上手な逝き方 大村英昭・嵐山光三郎著 集英社 735円
本誌連載中の浄土真宗本願寺派元住職と作家が、老いや死を避けようとする風潮について論じた対談集。「千の風になって、どこへ行く?」「無縁社会と『おひとりさま』」など。新書判。
親鸞と道元 五木寛之・立松和平著 祥伝社 1575円
それまでの仏教と比べ、親鸞や道元の教えは何が新しかったのか。両者の共通点はどこにあるのか。昨年亡くなった立松和平の最後の対談集。「戒律を守った道元、破戒した親鸞」他。
CD 慈愛LOVE ラグインターナショナルミュージック 2500円
日本を代表する演奏家四人(山下洋輔、日野皓正、安達久美、岡本博文)が、僧侶らの読経に合わせて即興演奏を行った異色コラボレーションCD。妙音による極楽浄土が広がる。
誰も書かなかった親鸞 同朋大学仏教文化研究所編 法藏館 2940円
親鸞聖人絵伝には、何が描かれているのか。伝承や定説には書かれなかった親鸞の姿を、研究者十人が論じる。「二つの絵巻からみた師弟関係」他。
語る禅僧 南直哉著 筑摩書房 819円
只管打坐を説く曹洞宗にあって「語る」とは、どういうことか。青森・恐山院代をつとめる著者が現代と禅を結ぶ言葉を道元の教えから探る。文庫判。
笑う禅僧「公案」と悟り 安永祖堂著 講談社 798円
著者は天龍寺国際禅堂師家で花園大学教授。公案集『無門関』を「シアトルのイチローはゼン・フェイス」などと斬新な切り口から読み解く。新書判。
日本的 玄侑宗久著 海竜社 1500円
作家で福島県の臨済宗妙心寺派住職が問うこの国のかたち。「ノイズの中の神」「吾れ唯だ足るを知る」「達磨さんの心―ただ見よ、そして現せ」他。
ほんとうは大事な「お葬式」 村越英裕著 大法輪閣 1785円
本誌別冊に連載中の臨済宗妙心寺派住職による葬儀文化論。なぜ人類はお葬式をするようになったのか、死者の旅路についてなど分かりやすく解説。
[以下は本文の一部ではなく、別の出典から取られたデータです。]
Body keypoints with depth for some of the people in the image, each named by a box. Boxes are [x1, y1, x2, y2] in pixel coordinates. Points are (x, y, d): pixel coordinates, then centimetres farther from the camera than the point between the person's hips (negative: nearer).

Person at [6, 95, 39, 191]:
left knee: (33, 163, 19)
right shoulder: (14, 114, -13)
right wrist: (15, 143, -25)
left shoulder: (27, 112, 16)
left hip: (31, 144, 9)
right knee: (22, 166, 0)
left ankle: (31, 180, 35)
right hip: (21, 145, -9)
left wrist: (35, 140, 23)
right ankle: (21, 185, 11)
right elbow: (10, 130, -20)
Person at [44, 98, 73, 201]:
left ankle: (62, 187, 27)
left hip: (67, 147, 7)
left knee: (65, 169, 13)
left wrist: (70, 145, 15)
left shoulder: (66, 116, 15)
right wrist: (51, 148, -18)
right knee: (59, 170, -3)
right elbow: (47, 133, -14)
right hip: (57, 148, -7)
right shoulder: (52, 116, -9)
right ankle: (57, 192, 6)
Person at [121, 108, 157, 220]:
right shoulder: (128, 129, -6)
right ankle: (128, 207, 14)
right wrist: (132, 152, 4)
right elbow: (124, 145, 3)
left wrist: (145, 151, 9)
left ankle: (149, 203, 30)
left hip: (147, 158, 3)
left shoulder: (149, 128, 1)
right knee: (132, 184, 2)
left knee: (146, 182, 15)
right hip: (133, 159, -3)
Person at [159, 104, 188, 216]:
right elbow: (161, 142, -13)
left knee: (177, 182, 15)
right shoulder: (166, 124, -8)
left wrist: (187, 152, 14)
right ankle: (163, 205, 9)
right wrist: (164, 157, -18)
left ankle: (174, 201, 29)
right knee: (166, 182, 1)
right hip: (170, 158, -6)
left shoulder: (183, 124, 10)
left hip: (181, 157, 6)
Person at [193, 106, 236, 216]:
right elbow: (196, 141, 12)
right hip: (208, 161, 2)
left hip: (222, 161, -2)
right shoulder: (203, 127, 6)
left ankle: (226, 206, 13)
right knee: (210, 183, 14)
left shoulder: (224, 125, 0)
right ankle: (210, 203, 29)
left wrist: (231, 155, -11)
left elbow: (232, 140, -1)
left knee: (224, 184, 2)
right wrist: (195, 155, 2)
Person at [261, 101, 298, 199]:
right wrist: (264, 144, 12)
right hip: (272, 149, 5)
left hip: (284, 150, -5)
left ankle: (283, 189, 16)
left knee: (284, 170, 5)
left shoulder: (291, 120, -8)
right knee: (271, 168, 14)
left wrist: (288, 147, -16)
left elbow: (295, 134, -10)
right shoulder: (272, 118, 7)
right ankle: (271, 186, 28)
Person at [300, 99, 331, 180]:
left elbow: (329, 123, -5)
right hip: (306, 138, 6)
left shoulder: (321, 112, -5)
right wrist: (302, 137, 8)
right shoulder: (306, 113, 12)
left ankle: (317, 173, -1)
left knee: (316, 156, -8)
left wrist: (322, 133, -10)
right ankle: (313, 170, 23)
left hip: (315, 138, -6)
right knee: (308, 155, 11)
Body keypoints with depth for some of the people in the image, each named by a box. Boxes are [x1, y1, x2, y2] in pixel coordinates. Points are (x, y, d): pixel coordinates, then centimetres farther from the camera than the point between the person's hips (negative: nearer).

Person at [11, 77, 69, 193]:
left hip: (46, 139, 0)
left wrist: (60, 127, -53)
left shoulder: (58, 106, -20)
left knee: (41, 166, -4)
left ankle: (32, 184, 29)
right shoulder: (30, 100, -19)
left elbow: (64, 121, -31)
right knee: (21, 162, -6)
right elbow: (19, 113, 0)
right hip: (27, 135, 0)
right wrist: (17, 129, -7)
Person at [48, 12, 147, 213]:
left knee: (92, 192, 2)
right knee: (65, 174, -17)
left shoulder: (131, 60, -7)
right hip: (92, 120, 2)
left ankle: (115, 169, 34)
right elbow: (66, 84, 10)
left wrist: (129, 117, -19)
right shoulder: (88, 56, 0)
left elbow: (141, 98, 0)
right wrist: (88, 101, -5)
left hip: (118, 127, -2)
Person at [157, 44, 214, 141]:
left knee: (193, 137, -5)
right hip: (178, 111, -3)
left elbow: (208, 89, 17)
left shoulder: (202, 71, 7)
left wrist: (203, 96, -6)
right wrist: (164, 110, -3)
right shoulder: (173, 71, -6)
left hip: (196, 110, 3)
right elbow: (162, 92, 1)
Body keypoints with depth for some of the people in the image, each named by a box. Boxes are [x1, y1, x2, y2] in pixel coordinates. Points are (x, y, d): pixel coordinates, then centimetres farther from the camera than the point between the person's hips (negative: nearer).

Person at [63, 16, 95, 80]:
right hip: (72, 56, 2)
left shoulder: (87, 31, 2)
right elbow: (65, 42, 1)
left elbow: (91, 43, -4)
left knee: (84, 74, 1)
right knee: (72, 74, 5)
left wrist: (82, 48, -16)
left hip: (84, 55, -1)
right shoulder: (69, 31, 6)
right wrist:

「脳」を変える「心」 シャロン・ベグリー著 バジリコ 1890円
人間の心と脳神経は、いかに相互作用するのか。ダライ・ラマ十四世と神経科学者が、仏教と最先端科学の立場からディスカッションした記録が一冊にまとめられた。翻訳は茂木健一郎。
花と死者の中世 中島渉著 解放出版社 1785円
「キヨメとしての能・華・茶」が副題。仏教と縁の深い古典芸能は中世被差別民が創出した宗教文化だった。芸術の背景にあるケガレとキヨメの意識を分析。「石立僧と山水河原者」など。